Wednesday, April 2, 2014

It's the stuff of values textbooks and GMRC homework.

Earlier today, I took my usual route to work. A jeep to Pinaglabanan, and then a jeep to Ortigas, where I would catch a bus to Boni. As I got on the bus, I noticed that the conductor seemed out of sorts, and not the sad melancholy kind. He seemed hungover, or still drunk. I didn't mind because I didn't really care. As he did his rounds and gave out tickets, I handed him three 5-peso coins (fare is Php12). Another passenger handed him a bill, and then he handed me my ticket. I still had my palm out waiting for my change. He asked me "magkano binayad mo?" to which I answered "fifteen." He replied, brusquely, "wala ka bang dos?" to which I answered, meekly (because I'm super sweet and demure), "wala po."

He started grumbling under his breath and I found it funny because dude, it's not like I gave you a thousand-peso bill, calm down. I only need my three pesos back.

He handed me a 20-peso bill and a couple of coins. He misheard me and thought I said "fifty."

Right then and there I debated with myself whether I should keep the extra extra extra change or give it back, and right then and there I felt guilty because I shouldn't need to think about it; it was the right thing to do to tell him that he gave me far too much change and be done with it.

But the guy was rude, and it was only 7 in the morning.

What stapled my decision to keep the extra cash was how he acted during the rest of the ride. He hit me twice while walking along the aisle (and I understand that people will bump into you on public transport, but he hit me hard and didn't even have the decency to utter a sorry or an excuse me). He was rude to other passengers and seemed over it. Unlike most other conductors, he didn't herd the passengers into a neat fashion, nor did he alert passengers regarding bus stops.

I didn't need the extra money, but I'm not gonna be nice to someone who is obviously incompetent at what they do (how could he have confused what I gave him when it was only just me and one other guy who paid at the time?) and doesn't care if he's rude to other people. So thanks kuya, for the extra Php25!!! <3

Friday, March 7, 2014

an update on work and relationships and blah

Remember that scene in The Devil Wears Prada where Nigel (Stanley Tucci) tells Andy (Hathaway) that she's doing well at work because her personal life is going up in smoke? I can relate to the opposite of that.

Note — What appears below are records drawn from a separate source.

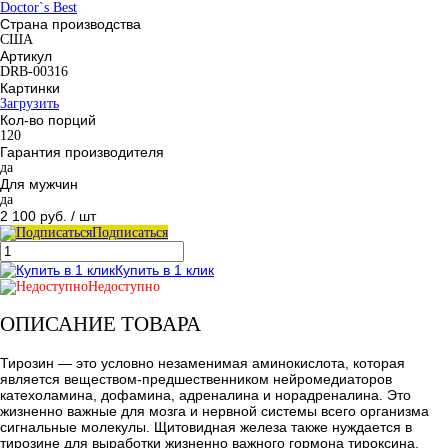
Doctor`s Best
Страна производства
США
Артикул
DRB-00316
Картинки
Загрузить
Кол-во порций
120
Гарантия производителя
да
Для мужчин
да
2 100 руб.
/ шт
Подписаться
Купить в 1 клик
Недоступно
ОПИСАНИЕ ТОВАРА
Тирозин — это условно незаменимая аминокислота, которая
является веществом-предшественником нейромедиаторов
катехоламина, дофамина, адреналина и норадреналина. Это
жизненно важные для мозга и нервной системы всего организма
сигнальные молекулы. Щитовидная железа также нуждается в
тирозине для выработки жизненно важного гормона тироксина.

This is my 15th day (3rd week) of working for this publishing house, and I've never been so miserable. Before we get into the sordid details, lemme tell you how I got this job: I initially applied for an editorial position. I was interviewed on a Wednesday and was asked to come back for a second one the following Friday. During those moments, I really wanted the job (if you follow me on twitter, you'd know that). I was really hopeful and I was thirsty for employment after 4 months of bumming around. The weekend passed and the following Monday, I was asked to come back again, to be interviewed by the boss of the marketing department. The marketing assistant went into maternity leave and they needed a replacement. I agreed to take on the job on the conditions that I not lose a job when the marketing assistant comes back and that I still be considered for the editorial position. They agreed.

After two weeks, I drafted a resignation letter and was about to hand it in when the girl who hired me and the boss from a different department talked to me and somehow persuaded me to stay a little longer and let myself simmer a little more. I don't wanna get into why I'm so miserable, but I will summarize it by using a line I told the boss from editorial: "There's no perfect company and no perfect job, but it's like everything wrong about a company and a job can be found here."

And because I'm so miserable with my job, I've found myself being extra sweet and loving to my boyfriend. I have never been happier with our relationship. Whenever I get too stressed with work or my boss, I call him up and text him and for a little while, everything bad just disappears.

Last Wednesday, he picked me up from work and I was over the moon with joy. It had been a tense day, what with my boss barking at everyone, and seeing him outside our office just gave me the high I needed for such a low day.

When I start crying because of this job, I know that's when I'll be the most in love with him.